Google Code Jam 2011 Language Usage
Timon Gehr
timon.gehr at gmx.ch
Mon May 9 14:00:22 PDT 2011
Sry, overlooked this post.
Andrei Alexandrescu wrote:
> On 5/8/11 5:57 PM, Timon Gehr wrote:
>> Andrei Alexandrescu wrote:
>>> On 5/8/11 3:04 PM, Timon Gehr wrote:
>>>> However I agree that Phobos has to provide some better input handling, since
using
>>>> possibly unsafe C functions is the best way to do it by now. (I think readf is
>>>> severely crippled) I may try to implement a meaningful "read" function.
>>>
>>> Looking forward to detailed feedback about readf. It was implemented in
>>> a hurry so definitely it has a long way to go.
>>>
>>> Andrei
>>
>> What I consider the most important points about readf:
>
>Thanks very much for providing detailed feedback.
>
>> 1. Whitespace handling is different than scanf. It is much stricter and even feels
>> inconsistent, Eg:
>>
>> int a,b;
>>
>> readf("%s %s",&a,&b);//input "1 2\n" read.

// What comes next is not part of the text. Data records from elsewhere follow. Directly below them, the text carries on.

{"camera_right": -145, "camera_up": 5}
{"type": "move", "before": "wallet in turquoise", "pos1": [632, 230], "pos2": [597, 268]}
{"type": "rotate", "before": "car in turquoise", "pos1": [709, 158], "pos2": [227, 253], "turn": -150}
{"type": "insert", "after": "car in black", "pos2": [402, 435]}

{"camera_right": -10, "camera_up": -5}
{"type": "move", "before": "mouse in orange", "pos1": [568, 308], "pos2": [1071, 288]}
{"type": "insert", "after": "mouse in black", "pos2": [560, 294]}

>> readf("%s %s",&a,&b);//input "1 2\n" read (and a==1&& b==2).
>
> So far so good. By design one space in readf means "skip all whitespace".
>
>> readf("%s",&a);//input "1\n" read. yay.

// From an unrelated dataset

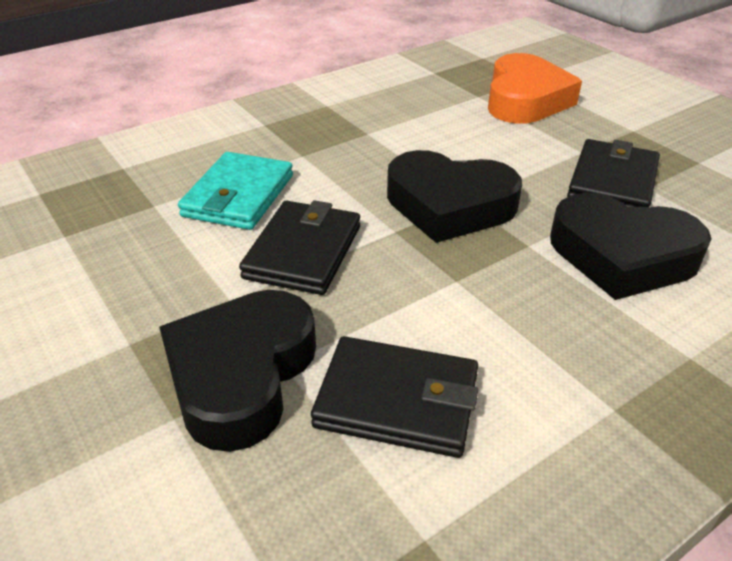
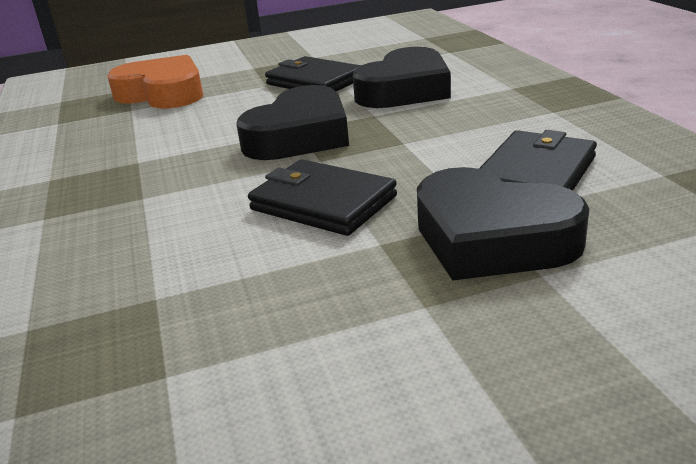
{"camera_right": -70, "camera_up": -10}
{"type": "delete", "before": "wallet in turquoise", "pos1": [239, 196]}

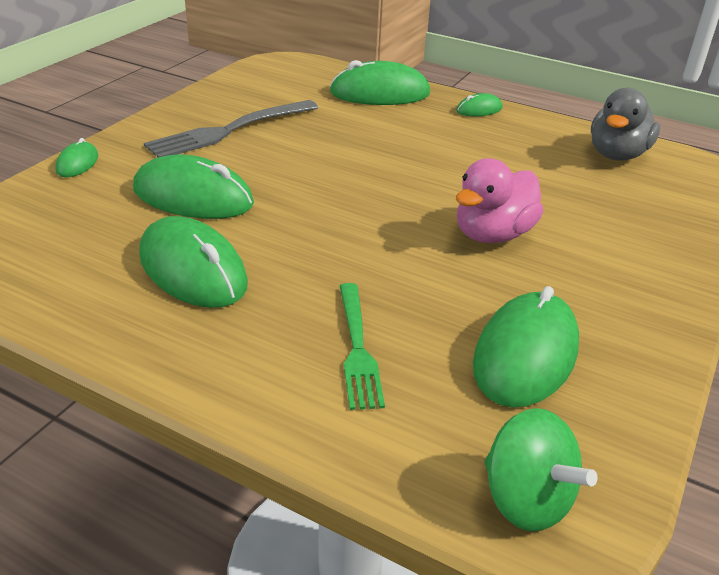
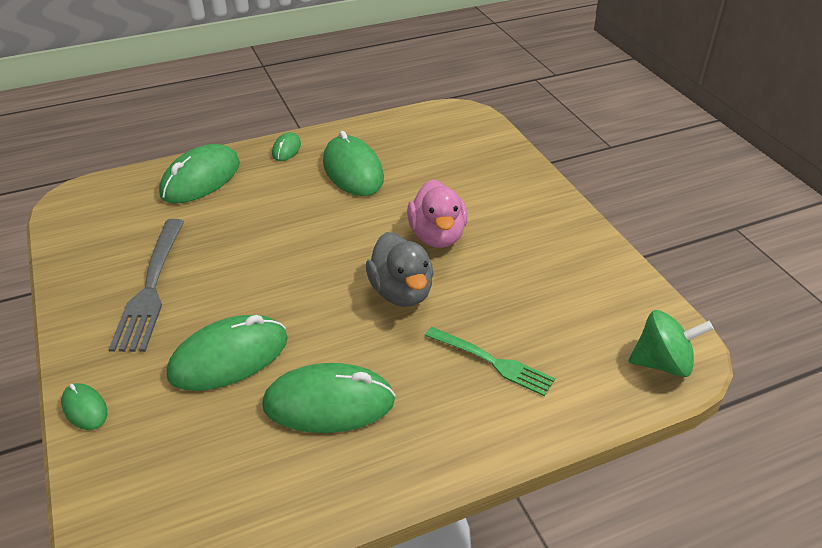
{"camera_right": -50, "camera_up": 5}
{"type": "move", "before": "mouse in green", "pos1": [525, 354], "pos2": [353, 170]}
{"type": "move", "before": "duck in grey", "pos1": [617, 155], "pos2": [401, 292]}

>> readf("%s",&a);//input " 1\n" skipped. All subsequent input is skipped too.
>
> I'm not seeing skipping in my tests; I do see an exception being thrown.
> Here's how I test:
>
> import std.stdio;
> void main()
> {
> int a, b;
> readf("%s",&a);
> assert(a == 1);
> readf("%s",&b);
> assert(b == 2);
> }
>
> dmd ./test && echo '1\n 2' | ./test
I tested inputting manually in terminal. The exception is thrown only when I
provide an EOF. Seems like the input is not being skipped after all, but readf
does not return until there is an EOF.
> I'm not hooked on this strict whitespace handling, but I think it makes
> a lot of sense particularly when you want to make sure the input looks
> exactly as you think it should. With scanf you can't have precise
> parsing even if you wanted; with readf all you need is to insert a space.
>
> Precision is important. For example, Hive uses a \t for field separation
> when streaming to a file. It is very important to figure that you have
> one tab there versus two (two means a NULL field was in between).
It should be possible to do that with scanf using %[] if I'm not mistaken.
> readf("%s ",&a);//input "1 \n" read.
> readf("%s ",&a);//input "1\n" skipped, presumably because the trailing space (!)
> is missing.
>
> On my machine this passes:
>
> import std.stdio;
> void main()
> {
> int a, b;
> readf("%s ",&a);
> assert(a == 1);
> readf("%s ",&b);
> assert(b == 2);
> }
>
> dmd ./test && echo '1\n 2' | ./test
>
> The explanation is that, again, a space means "skip all whitespace". So
> the first space eats the "\n " and the second space eats the final "\n"
> in the input (produced by echo). Please adjust this example so it unduly
> fails.
Again, misinterpretation on my side. Typing into the terminal expects new input
until a non-whitespace character is inserted. Should be fine, but can be surprising.
>
>> readf(" %s",&a);//input "1\n" read.
>> readf("\t%s",&a);//input "1\n": exception is thrown.
>
> A "\t" in the formatting string for readf simply requires a tab. To skip
> over any number of tabs, do this:
>
> readf("%*1[\t]%s",&a);
>
> That instructs readf to read, but not store, a string consisting of at
> most one tab. (To skip multiple tabs drop the "1".) This functionality
> is not yet implemented.
I did not know it would ever be! That removes many of my concerns. (and the 'read'
function removes the rest)
>> readf("%s\n",&a);//input "1\n" read.
>> readf("%s\n",&a);//input "1 \n": exception is thrown.
>
> That is as expected - if you specify \n readf expects a \n.
>
>> readf("%s\t\n",&a);//input "1\t\n" read.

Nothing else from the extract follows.